**Work task 1**. Return the entire guest blog post below, word for word.

**Text for analysis**.

Guest Blog: PRC Candidate Jason Marks

Jmarks_3This is a guest blog by Democrat Jason Marks, who's currently Chairman of the Public Regulation Commission. Jason is running for reelection to a second four-year term on the PRC from District 1 in the Albuquerque area, and using public campaign funding to do so. See below the fold to learn how you can help keep a clean election (and clean energy) advocate on the PRC.

“We have the best government money can buy.” 

In unguarded moments, elected officials have been heard to acknowledge that large campaign contributions buy “access,” but in no event -  no how, no way - does a contribution ever buy a vote or official decision.  Yet, outcomes we see from our political system seem impossible to explain aside from money and campaign contributions exerting a disproportionate and undue influence.

I learned this first-hand in 2005, in my first month on the PRC when Qwest “introduced” a bill in the Legislature to end its obligation to put $2 million/year into a fund supporting rural phone line extensions, thereby increasing the company’s profits by that same amount.  This fund had been created in the late 1980s as an alternative to a $2 million Qwest rate decrease.  After examining the issue, I agreed with Qwest that it no longer made sense to put an additional $2 million/year into this fund, but disagreed that Qwest was entitled to put the money into its own pocket - it was originally ratepayer money and the only fair solution was to tie the termination of Qwest’s annual funding obligation to a rate decrease.   I screwed up my courage and argued this before one Legislative committee after another, only to see Qwest’s bill pass through each.

(Dataset entries)
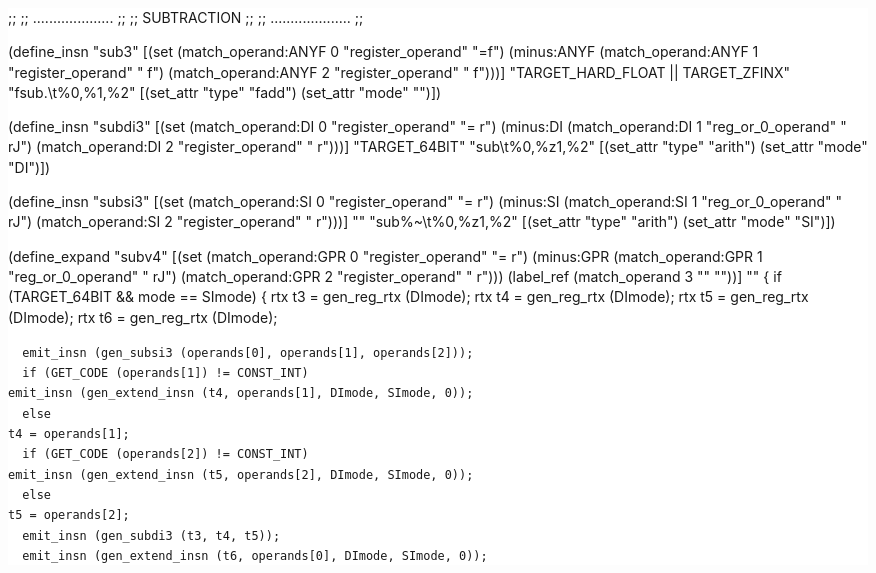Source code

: ;;
;;  ....................
;;
;;	SUBTRACTION
;;
;;  ....................
;;

(define_insn "sub<mode>3"
  [(set (match_operand:ANYF             0 "register_operand" "=f")
	(minus:ANYF (match_operand:ANYF 1 "register_operand" " f")
		    (match_operand:ANYF 2 "register_operand" " f")))]
  "TARGET_HARD_FLOAT || TARGET_ZFINX"
  "fsub.<fmt>\t%0,%1,%2"
  [(set_attr "type" "fadd")
   (set_attr "mode" "<UNITMODE>")])

(define_insn "subdi3"
  [(set (match_operand:DI 0            "register_operand" "= r")
	(minus:DI (match_operand:DI 1  "reg_or_0_operand" " rJ")
		   (match_operand:DI 2 "register_operand" "  r")))]
  "TARGET_64BIT"
  "sub\t%0,%z1,%2"
  [(set_attr "type" "arith")
   (set_attr "mode" "DI")])

(define_insn "subsi3"
  [(set (match_operand:SI           0 "register_operand" "= r")
	(minus:SI (match_operand:SI 1 "reg_or_0_operand" " rJ")
		  (match_operand:SI 2 "register_operand" "  r")))]
  ""
  "sub%~\t%0,%z1,%2"
  [(set_attr "type" "arith")
   (set_attr "mode" "SI")])

(define_expand "subv<mode>4"
  [(set (match_operand:GPR            0 "register_operand" "= r")
	(minus:GPR (match_operand:GPR 1 "reg_or_0_operand" " rJ")
		   (match_operand:GPR 2 "register_operand" "  r")))
   (label_ref (match_operand 3 "" ""))]
  ""
{
  if (TARGET_64BIT && <MODE>mode == SImode)
    {
      rtx t3 = gen_reg_rtx (DImode);
      rtx t4 = gen_reg_rtx (DImode);
      rtx t5 = gen_reg_rtx (DImode);
      rtx t6 = gen_reg_rtx (DImode);

      emit_insn (gen_subsi3 (operands[0], operands[1], operands[2]));
      if (GET_CODE (operands[1]) != CONST_INT)
	emit_insn (gen_extend_insn (t4, operands[1], DImode, SImode, 0));
      else
	t4 = operands[1];
      if (GET_CODE (operands[2]) != CONST_INT)
	emit_insn (gen_extend_insn (t5, operands[2], DImode, SImode, 0));
      else
	t5 = operands[2];
      emit_insn (gen_subdi3 (t3, t4, t5));
      emit_insn (gen_extend_insn (t6, operands[0], DImode, SImode, 0));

**Work task 2**. Output the dataset entries above as a numbered list of lines. Start at the beginning of the entries and continue through the line containing "rtx t6 = gen_reg_rtx (DImode);", including both ends, skipping blank lines and leaving out the pictures.

**Final answer 1**.
Guest Blog: PRC Candidate Jason Marks

Jmarks_3This is a guest blog by Democrat Jason Marks, who's currently Chairman of the Public Regulation Commission. Jason is running for reelection to a second four-year term on the PRC from District 1 in the Albuquerque area, and using public campaign funding to do so. See below the fold to learn how you can help keep a clean election (and clean energy) advocate on the PRC.

“We have the best government money can buy.” 

In unguarded moments, elected officials have been heard to acknowledge that large campaign contributions buy “access,” but in no event -  no how, no way - does a contribution ever buy a vote or official decision.  Yet, outcomes we see from our political system seem impossible to explain aside from money and campaign contributions exerting a disproportionate and undue influence.

I learned this first-hand in 2005, in my first month on the PRC when Qwest “introduced” a bill in the Legislature to end its obligation to put $2 million/year into a fund supporting rural phone line extensions, thereby increasing the company’s profits by that same amount.  This fund had been created in the late 1980s as an alternative to a $2 million Qwest rate decrease.  After examining the issue, I agreed with Qwest that it no longer made sense to put an additional $2 million/year into this fund, but disagreed that Qwest was entitled to put the money into its own pocket - it was originally ratepayer money and the only fair solution was to tie the termination of Qwest’s annual funding obligation to a rate decrease.   I screwed up my courage and argued this before one Legislative committee after another, only to see Qwest’s bill pass through each.

**Final answer 2**.
1. Source code
2. : ;;
3. ;;  ....................
4. ;;
5. ;;	SUBTRACTION
6. ;;
7. ;;  ....................
8. ;;
9. (define_insn "sub<mode>3"
10.   [(set (match_operand:ANYF             0 "register_operand" "=f")
11. 	(minus:ANYF (match_operand:ANYF 1 "register_operand" " f")
12. 		    (match_operand:ANYF 2 "register_operand" " f")))]
13.   "TARGET_HARD_FLOAT || TARGET_ZFINX"
14.   "fsub.<fmt>\t%0,%1,%2"
15.   [(set_attr "type" "fadd")
16.    (set_attr "mode" "<UNITMODE>")])
17. (define_insn "subdi3"
18.   [(set (match_operand:DI 0            "register_operand" "= r")
19. 	(minus:DI (match_operand:DI 1  "reg_or_0_operand" " rJ")
20. 		   (match_operand:DI 2 "register_operand" "  r")))]
21.   "TARGET_64BIT"
22.   "sub\t%0,%z1,%2"
23.   [(set_attr "type" "arith")
24.    (set_attr "mode" "DI")])
25. (define_insn "subsi3"
26.   [(set (match_operand:SI           0 "register_operand" "= r")
27. 	(minus:SI (match_operand:SI 1 "reg_or_0_operand" " rJ")
28. 		  (match_operand:SI 2 "register_operand" "  r")))]
29.   ""
30.   "sub%~\t%0,%z1,%2"
31.   [(set_attr "type" "arith")
32.    (set_attr "mode" "SI")])
33. (define_expand "subv<mode>4"
34.   [(set (match_operand:GPR            0 "register_operand" "= r")
35. 	(minus:GPR (match_operand:GPR 1 "reg_or_0_operand" " rJ")
36. 		   (match_operand:GPR 2 "register_operand" "  r")))
37.    (label_ref (match_operand 3 "" ""))]
38.   ""
39. {
40.   if (TARGET_64BIT && <MODE>mode == SImode)
41.     {
42.       rtx t3 = gen_reg_rtx (DImode);
43.       rtx t4 = gen_reg_rtx (DImode);
44.       rtx t5 = gen_reg_rtx (DImode);
45.       rtx t6 = gen_reg_rtx (DImode);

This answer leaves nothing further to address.